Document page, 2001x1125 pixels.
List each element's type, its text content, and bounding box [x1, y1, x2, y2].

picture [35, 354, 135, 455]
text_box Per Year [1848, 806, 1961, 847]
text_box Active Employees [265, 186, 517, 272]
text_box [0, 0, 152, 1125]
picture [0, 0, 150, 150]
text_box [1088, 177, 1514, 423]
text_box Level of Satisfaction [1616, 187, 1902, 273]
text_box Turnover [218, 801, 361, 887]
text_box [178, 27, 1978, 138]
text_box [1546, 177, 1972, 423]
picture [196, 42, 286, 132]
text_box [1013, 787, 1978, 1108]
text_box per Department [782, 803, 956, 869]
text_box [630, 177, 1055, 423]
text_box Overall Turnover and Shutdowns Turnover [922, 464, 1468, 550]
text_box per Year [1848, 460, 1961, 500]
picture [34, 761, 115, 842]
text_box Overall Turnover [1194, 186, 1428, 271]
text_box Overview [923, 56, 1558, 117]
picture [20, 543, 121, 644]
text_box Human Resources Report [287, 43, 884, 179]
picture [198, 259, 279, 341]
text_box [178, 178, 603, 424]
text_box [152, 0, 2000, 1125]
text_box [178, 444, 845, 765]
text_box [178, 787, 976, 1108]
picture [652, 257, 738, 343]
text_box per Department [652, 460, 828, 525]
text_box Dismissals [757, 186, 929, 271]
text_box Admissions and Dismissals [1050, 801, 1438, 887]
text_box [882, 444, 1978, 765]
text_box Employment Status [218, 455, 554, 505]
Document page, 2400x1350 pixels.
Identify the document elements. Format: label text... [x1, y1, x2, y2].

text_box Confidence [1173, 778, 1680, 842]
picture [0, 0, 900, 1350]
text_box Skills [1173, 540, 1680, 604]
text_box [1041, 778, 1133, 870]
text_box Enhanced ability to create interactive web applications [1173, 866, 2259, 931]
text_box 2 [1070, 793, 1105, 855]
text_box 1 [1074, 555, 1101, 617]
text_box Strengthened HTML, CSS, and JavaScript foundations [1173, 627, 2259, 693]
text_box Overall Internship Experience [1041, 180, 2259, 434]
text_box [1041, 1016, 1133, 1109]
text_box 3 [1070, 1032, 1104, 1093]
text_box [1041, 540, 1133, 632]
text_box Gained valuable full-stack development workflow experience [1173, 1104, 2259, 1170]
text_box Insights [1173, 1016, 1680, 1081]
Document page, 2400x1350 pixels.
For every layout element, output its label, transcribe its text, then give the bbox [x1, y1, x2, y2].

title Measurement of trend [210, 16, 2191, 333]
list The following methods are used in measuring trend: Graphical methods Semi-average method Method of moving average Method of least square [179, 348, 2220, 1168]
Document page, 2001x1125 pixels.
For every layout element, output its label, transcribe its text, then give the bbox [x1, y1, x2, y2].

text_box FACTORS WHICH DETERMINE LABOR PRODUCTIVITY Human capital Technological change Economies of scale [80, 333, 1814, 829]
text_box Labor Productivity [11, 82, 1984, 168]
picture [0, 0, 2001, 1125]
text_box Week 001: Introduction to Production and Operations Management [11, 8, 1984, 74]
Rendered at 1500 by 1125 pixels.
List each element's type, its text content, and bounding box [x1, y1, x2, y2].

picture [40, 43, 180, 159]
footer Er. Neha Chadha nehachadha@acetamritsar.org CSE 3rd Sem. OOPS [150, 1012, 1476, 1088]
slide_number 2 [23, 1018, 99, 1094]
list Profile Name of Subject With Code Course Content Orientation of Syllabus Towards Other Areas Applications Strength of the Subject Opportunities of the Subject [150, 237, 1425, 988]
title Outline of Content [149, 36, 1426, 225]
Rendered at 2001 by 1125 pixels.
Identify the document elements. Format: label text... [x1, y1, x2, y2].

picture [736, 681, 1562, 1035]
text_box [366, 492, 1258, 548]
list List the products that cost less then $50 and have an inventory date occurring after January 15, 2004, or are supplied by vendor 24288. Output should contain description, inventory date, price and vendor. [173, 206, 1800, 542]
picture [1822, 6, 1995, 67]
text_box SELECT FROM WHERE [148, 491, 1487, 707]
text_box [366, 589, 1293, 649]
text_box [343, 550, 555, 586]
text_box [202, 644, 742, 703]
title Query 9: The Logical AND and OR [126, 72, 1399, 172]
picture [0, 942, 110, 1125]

::::::

§ YOUR GOAL
Repeat every record above. Each one must match exactly.

§ EXPECTED ANSWER
Document page, 2001x1125 pixels.
List each element's type, its text content, and bounding box [x1, y1, x2, y2].

picture [35, 354, 135, 455]
text_box Per Year [1848, 806, 1961, 847]
text_box Active Employees [265, 186, 517, 272]
text_box [0, 0, 152, 1125]
picture [0, 0, 150, 150]
text_box [1088, 177, 1514, 423]
text_box Level of Satisfaction [1616, 187, 1902, 273]
text_box Turnover [218, 801, 361, 887]
text_box [178, 27, 1978, 138]
text_box [1546, 177, 1972, 423]
picture [196, 42, 286, 132]
text_box [1013, 787, 1978, 1108]
text_box per Department [782, 803, 956, 869]
text_box [630, 177, 1055, 423]
text_box Overall Turnover and Shutdowns Turnover [922, 464, 1468, 550]
text_box per Year [1848, 460, 1961, 500]
picture [34, 761, 115, 842]
text_box Overall Turnover [1194, 186, 1428, 271]
text_box Overview [923, 56, 1558, 117]
picture [20, 543, 121, 644]
text_box Human Resources Report [287, 43, 884, 179]
picture [198, 259, 279, 341]
text_box [178, 178, 603, 424]
text_box [152, 0, 2000, 1125]
text_box [178, 444, 845, 765]
text_box [178, 787, 976, 1108]
picture [652, 257, 738, 343]
text_box per Department [652, 460, 828, 525]
text_box Dismissals [757, 186, 929, 271]
text_box Admissions and Dismissals [1050, 801, 1438, 887]
text_box [882, 444, 1978, 765]
text_box Employment Status [218, 455, 554, 505]
Document page, 2400x1350 pixels.
Identify the document elements. Format: label text... [x1, y1, x2, y2].

text_box Confidence [1173, 778, 1680, 842]
picture [0, 0, 900, 1350]
text_box Skills [1173, 540, 1680, 604]
text_box [1041, 778, 1133, 870]
text_box Enhanced ability to create interactive web applications [1173, 866, 2259, 931]
text_box 2 [1070, 793, 1105, 855]
text_box 1 [1074, 555, 1101, 617]
text_box Strengthened HTML, CSS, and JavaScript foundations [1173, 627, 2259, 693]
text_box Overall Internship Experience [1041, 180, 2259, 434]
text_box [1041, 1016, 1133, 1109]
text_box 3 [1070, 1032, 1104, 1093]
text_box [1041, 540, 1133, 632]
text_box Gained valuable full-stack development workflow experience [1173, 1104, 2259, 1170]
text_box Insights [1173, 1016, 1680, 1081]
Document page, 2400x1350 pixels.
For every layout element, output its label, transcribe its text, then give the bbox [x1, y1, x2, y2].

title Measurement of trend [210, 16, 2191, 333]
list The following methods are used in measuring trend: Graphical methods Semi-average method Method of moving average Method of least square [179, 348, 2220, 1168]
Document page, 2001x1125 pixels.
For every layout element, output its label, transcribe its text, then give the bbox [x1, y1, x2, y2].

text_box FACTORS WHICH DETERMINE LABOR PRODUCTIVITY Human capital Technological change Economies of scale [80, 333, 1814, 829]
text_box Labor Productivity [11, 82, 1984, 168]
picture [0, 0, 2001, 1125]
text_box Week 001: Introduction to Production and Operations Management [11, 8, 1984, 74]
Rendered at 1500 by 1125 pixels.
List each element's type, its text content, and bounding box [x1, y1, x2, y2].

picture [40, 43, 180, 159]
footer Er. Neha Chadha nehachadha@acetamritsar.org CSE 3rd Sem. OOPS [150, 1012, 1476, 1088]
slide_number 2 [23, 1018, 99, 1094]
list Profile Name of Subject With Code Course Content Orientation of Syllabus Towards Other Areas Applications Strength of the Subject Opportunities of the Subject [150, 237, 1425, 988]
title Outline of Content [149, 36, 1426, 225]
Rendered at 2001 by 1125 pixels.
Identify the document elements. Format: label text... [x1, y1, x2, y2].

picture [736, 681, 1562, 1035]
text_box [366, 492, 1258, 548]
list List the products that cost less then $50 and have an inventory date occurring after January 15, 2004, or are supplied by vendor 24288. Output should contain description, inventory date, price and vendor. [173, 206, 1800, 542]
picture [1822, 6, 1995, 67]
text_box SELECT FROM WHERE [148, 491, 1487, 707]
text_box [366, 589, 1293, 649]
text_box [343, 550, 555, 586]
text_box [202, 644, 742, 703]
title Query 9: The Logical AND and OR [126, 72, 1399, 172]
picture [0, 942, 110, 1125]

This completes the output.